__ABOUT THIS TASK__: Only those lines running from the line that contains "et kan du få" through the end of the material are to be written out, each exactly as shown.

== SUPPLIED DATA ==

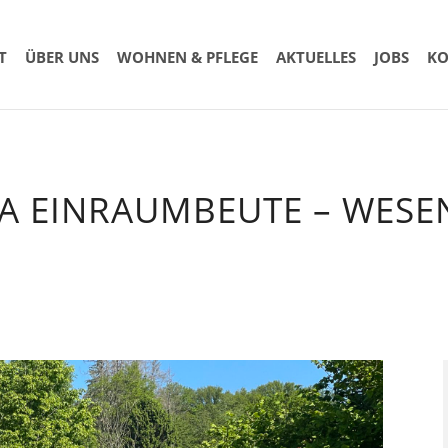
T
ÜBER UNS
WOHNEN & PFLEGE
AKTUELLES
JOBS
KO
RA EINRAUMBEUTE – WESE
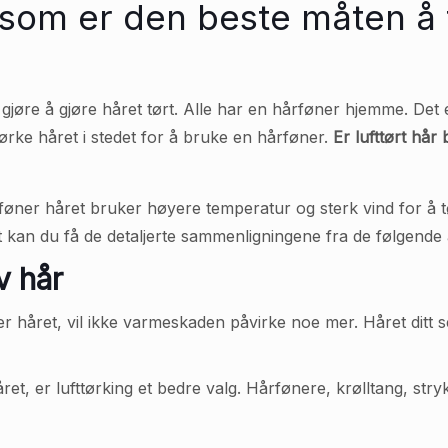
 som er den beste måten å 
å gjøre å gjøre håret tørt. Alle har en hårføner hjemme. Det 
tørke håret i stedet for å bruke en hårføner.
Er lufttørt hår
s føner håret bruker høyere temperatur og sterk vind for å 
et kan du få de detaljerte sammenligningene fra de følgende 
v hår
ker håret, vil ikke varmeskaden påvirke noe mer. Håret ditt 
håret, er lufttørking et bedre valg. Hårfønere, krølltang,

===

__SOLUTION TO THIS PROBLEM__:
et kan du få de detaljerte sammenligningene fra de følgende 
v hår
ker håret, vil ikke varmeskaden påvirke noe mer. Håret ditt 
håret, er lufttørking et bedre valg. Hårfønere, krølltang,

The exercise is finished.